Media coverage of plane accidents focuses on crashes of huge jets, but many crashes involve smaller planes. Some accidents result from issues beyond human control, such as sudden storms. However, other small plane crashes arise from problems such as defective components, pilot errors, or inadequate maintenance of the aircraft. A victim may bring claims against several possible defendants, including the manufacturer, the airline, the owner, the maintenance company, or the pilot. Since the cause of an accident may not be immediately obvious, experts may need to conduct a thorough investigation to determine who was at fault.
An airline or another owner or operator of a small plane often will conduct an investigation after a crash to determine what could have caused it. A victim still should conduct their own investigation, since they may have different reasons for their investigation, and they may not get the full results from prior investigations.
Certain hazards specific to small planes may increase the risk of accidents. Their materials are less sturdy, making them more vulnerable to severe weather that jolts the plane and its interior. This could injure a passenger or cause a malfunction that results in a crash. Smaller aircraft have fewer safety systems than large planes, which means that a single malfunction may have a more serious effect. Improper passenger behavior may distract a pilot of a small plane more than a pilot of a massive airliner. Pilots of small planes may be less experienced and less prepared to respond to emergencies.
Proving Fault for Small Plane Crashes
As with other plane crashes, a victim of a small plane accident usually will need to prove negligence to establish the liability of a defendant. This means that the defendant was required to meet a certain standard of care related to making, operating, or maintaining the aircraft, but they failed to meet this standard. The victim also must show that they would not have been injured if the defendant had met the applicable standard of care. If they can prove these elements, the victim can recover compensation for financial costs, such as medical bills and lost income, in addition to non-economic forms of harm, such as pain and suffering.

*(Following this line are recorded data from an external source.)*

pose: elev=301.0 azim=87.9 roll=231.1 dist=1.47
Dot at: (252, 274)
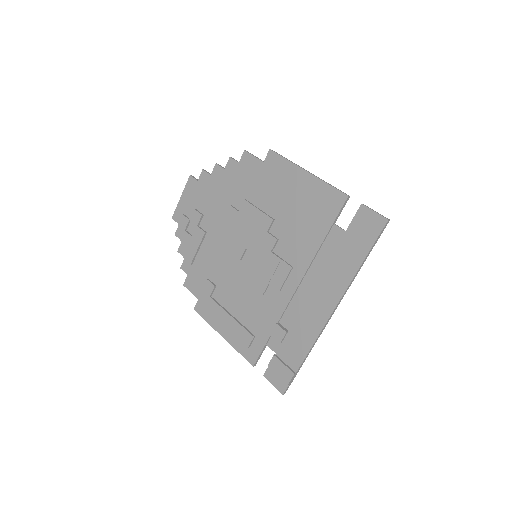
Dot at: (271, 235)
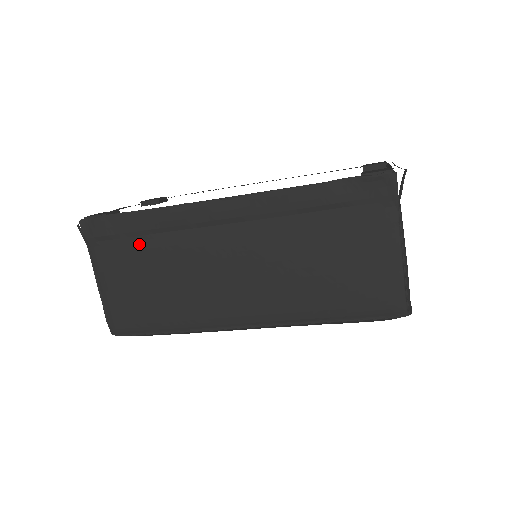
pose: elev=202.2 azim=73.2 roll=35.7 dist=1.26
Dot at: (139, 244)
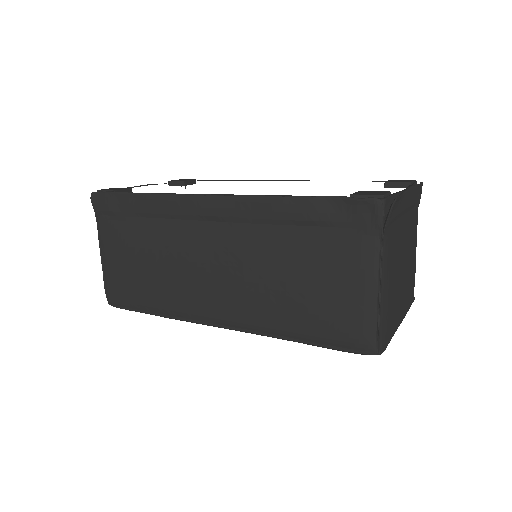
Dot at: (137, 225)
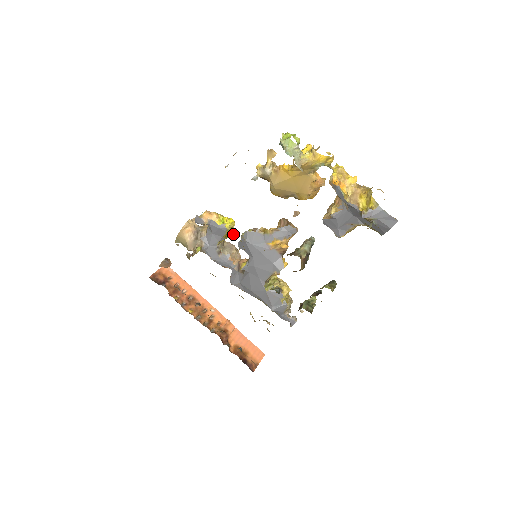
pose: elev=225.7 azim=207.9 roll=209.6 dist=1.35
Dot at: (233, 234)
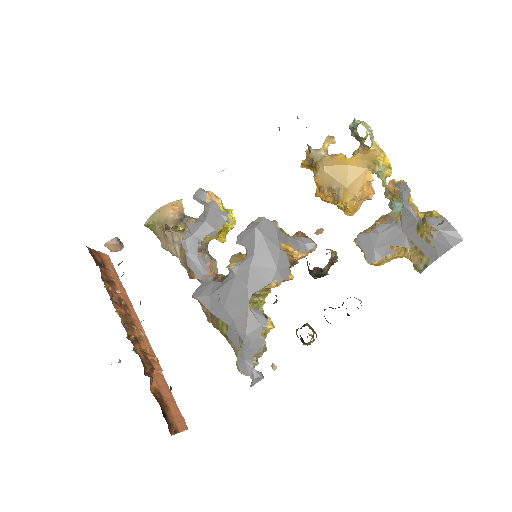
Dot at: (225, 238)
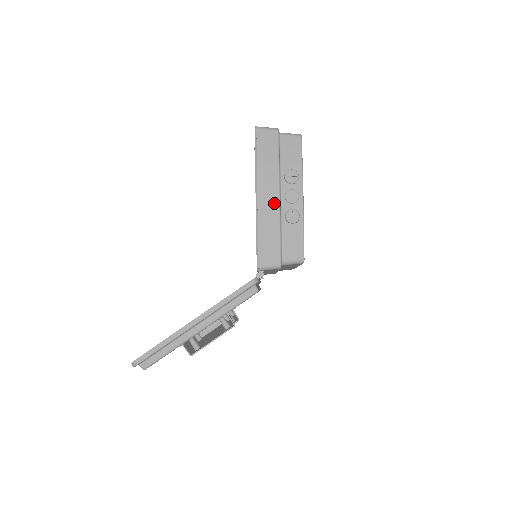
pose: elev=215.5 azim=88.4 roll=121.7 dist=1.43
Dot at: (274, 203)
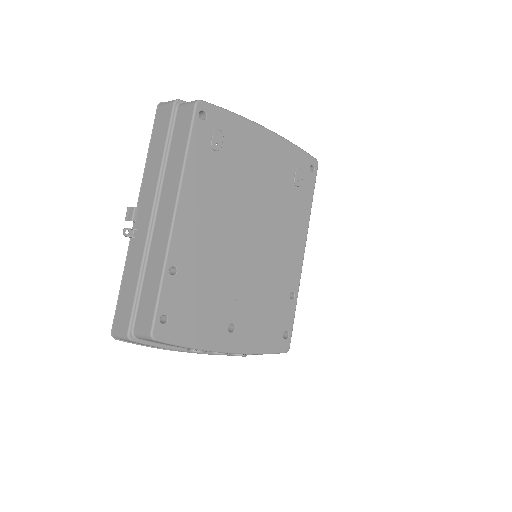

In some cases, a victim suing a defendant such as a manufacturer based on a defective component may use a theory of strict liability. This is less demanding than negligence because it does not require proving a lack of reasonable care. The victim simply must show that the defendant made or distributed a product that contained a manufacturing or design defect, and this defect caused their injuries.
Finding the "Deep Pockets"
Bringing all the potentially liable parties into a lawsuit after a small plane accident may be critical because some defendants may not have enough resources to compensate a victim. For example, an individual pilot may not be able to pay a judgment, so suing an at-fault manufacturer or another party with “deep pockets” could make a huge difference.
Some severe small plane crashes result in the death of a victim. This may allow the loved ones or the estate of the victim to pursue a wrongful death claim under state laws. The steps of proving liability in these claims are similar to ordinary negligence claims, but distinctive procedural rules may apply. Damages may cover items such as loss of companionship and support, medical expenses, and funeral costs.
Homeowner Claims Following Landings on Private Property
Sometimes a small plane might make an unexpected landing on private property. A homeowner generally will not suffer physical injuries in these situations, unless the plane directly strikes their home. However, they might suffer financial losses due to property damage. A farmer or rancher might lose crops or livestock if a small plane lands on their property. The property owner usually will be entitled to compensation from the company that operated the plane, even if the landing was an emergency landing.
If the company does not settle fairly with the property owner, they might pursue mediation or other forms of alternative dispute resolution. These can provide a more efficient, cost-effective solution than going to court, but sometimes formal litigation proves necessary. Regardless of whether the property owner proceeds through mediation or litigation, they should gather photographs, videos, witness statements, and other evidence to document the accident and its effect on their property.